“Airspeeds jumped by 30 to 40 knots, and rates of climb increased by 500 to 1,000 feet per minute.”
By Marc Liebman
IT’S MAY 1940 and Royal Air Force pilots are struggling to provide air cover over the British Expeditionary Force in Belgium and France. Unfortunately for the RAF, the German Luftwaffe Bf-109s could climb faster and higher and outrun the Hurricanes and Spitfires.
While British pilots could hold their own if they could force the Messerschmitts into a turning dogfight, they were at a distinct disadvantage when Germans had the initiative. And when Luftwaffe pilots found themselves in danger, they could use their 20 to 20 mph speed advantage to dash to safety.
Interestingly, it wasn’t aerodynamics, engines or even pilot training that gave the Germans the advantage. It was fuel.
In the Spring of 1940, RAF fighters were fueled with 81/87 octane; the Germans on the other hand filled their tanks with 91/100. The higher-octane fuel used by the Luftwaffe enabled their airplanes to generate more horsepower.
However, help was coming from two directions.
One was the Rolls Royce Merlin XII being fitted to Mk. II Spitfires beginning in May 1940, which was the first version of the famous engine designed to use 100/130 octane fuel that was arriving from the U.S.
The other were newer airplanes with engines designed to take fuller advantage of 100/130.
What’s in an octane number?
But what do these fuel numbers actually mean?

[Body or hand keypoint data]
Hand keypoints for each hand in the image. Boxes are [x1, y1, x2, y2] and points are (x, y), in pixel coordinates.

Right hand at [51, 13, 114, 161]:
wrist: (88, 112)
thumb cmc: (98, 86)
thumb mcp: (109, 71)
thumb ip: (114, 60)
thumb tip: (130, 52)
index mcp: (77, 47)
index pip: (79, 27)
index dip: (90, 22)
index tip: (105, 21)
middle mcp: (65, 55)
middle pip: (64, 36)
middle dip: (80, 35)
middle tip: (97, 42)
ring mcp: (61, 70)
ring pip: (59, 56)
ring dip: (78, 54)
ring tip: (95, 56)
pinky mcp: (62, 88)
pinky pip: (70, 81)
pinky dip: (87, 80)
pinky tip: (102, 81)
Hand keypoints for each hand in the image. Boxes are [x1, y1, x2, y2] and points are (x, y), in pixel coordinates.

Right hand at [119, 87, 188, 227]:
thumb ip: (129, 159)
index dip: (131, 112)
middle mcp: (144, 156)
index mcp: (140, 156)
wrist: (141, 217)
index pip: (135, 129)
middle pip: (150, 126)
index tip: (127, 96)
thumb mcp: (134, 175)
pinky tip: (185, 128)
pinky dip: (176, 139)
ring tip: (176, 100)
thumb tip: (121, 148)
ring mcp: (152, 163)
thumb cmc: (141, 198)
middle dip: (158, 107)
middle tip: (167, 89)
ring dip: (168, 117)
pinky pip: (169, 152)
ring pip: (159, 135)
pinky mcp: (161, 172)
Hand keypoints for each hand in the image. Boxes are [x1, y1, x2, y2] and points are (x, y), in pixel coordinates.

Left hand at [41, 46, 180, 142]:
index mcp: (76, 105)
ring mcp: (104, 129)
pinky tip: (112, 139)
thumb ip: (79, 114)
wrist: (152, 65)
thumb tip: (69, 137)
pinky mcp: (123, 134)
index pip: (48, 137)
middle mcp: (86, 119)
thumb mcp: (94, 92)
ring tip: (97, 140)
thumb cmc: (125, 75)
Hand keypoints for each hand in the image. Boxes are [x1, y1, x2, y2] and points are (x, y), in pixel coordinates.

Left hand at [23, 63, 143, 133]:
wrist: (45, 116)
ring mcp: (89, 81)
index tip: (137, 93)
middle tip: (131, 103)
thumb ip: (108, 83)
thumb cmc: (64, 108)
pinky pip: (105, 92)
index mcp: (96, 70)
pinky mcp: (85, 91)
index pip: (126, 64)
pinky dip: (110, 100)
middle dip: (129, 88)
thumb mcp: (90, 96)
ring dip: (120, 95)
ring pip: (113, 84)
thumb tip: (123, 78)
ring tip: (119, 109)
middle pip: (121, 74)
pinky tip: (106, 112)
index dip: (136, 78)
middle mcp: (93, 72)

**REQUIRED WORK:** Please copy the article on 1940 fighter fuel octane above word for word, from start to finish.

**RESPONSE AREA:**
“Airspeeds jumped by 30 to 40 knots, and rates of climb increased by 500 to 1,000 feet per minute.”
By Marc Liebman
IT’S MAY 1940 and Royal Air Force pilots are struggling to provide air cover over the British Expeditionary Force in Belgium and France. Unfortunately for the RAF, the German Luftwaffe Bf-109s could climb faster and higher and outrun the Hurricanes and Spitfires.
While British pilots could hold their own if they could force the Messerschmitts into a turning dogfight, they were at a distinct disadvantage when Germans had the initiative. And when Luftwaffe pilots found themselves in danger, they could use their 20 to 20 mph speed advantage to dash to safety.
Interestingly, it wasn’t aerodynamics, engines or even pilot training that gave the Germans the advantage. It was fuel.
In the Spring of 1940, RAF fighters were fueled with 81/87 octane; the Germans on the other hand filled their tanks with 91/100. The higher-octane fuel used by the Luftwaffe enabled their airplanes to generate more horsepower.
However, help was coming from two directions.
One was the Rolls Royce Merlin XII being fitted to Mk. II Spitfires beginning in May 1940, which was the first version of the famous engine designed to use 100/130 octane fuel that was arriving from the U.S.
The other were newer airplanes with engines designed to take fuller advantage of 100/130.
What’s in an octane number?
But what do these fuel numbers actually mean?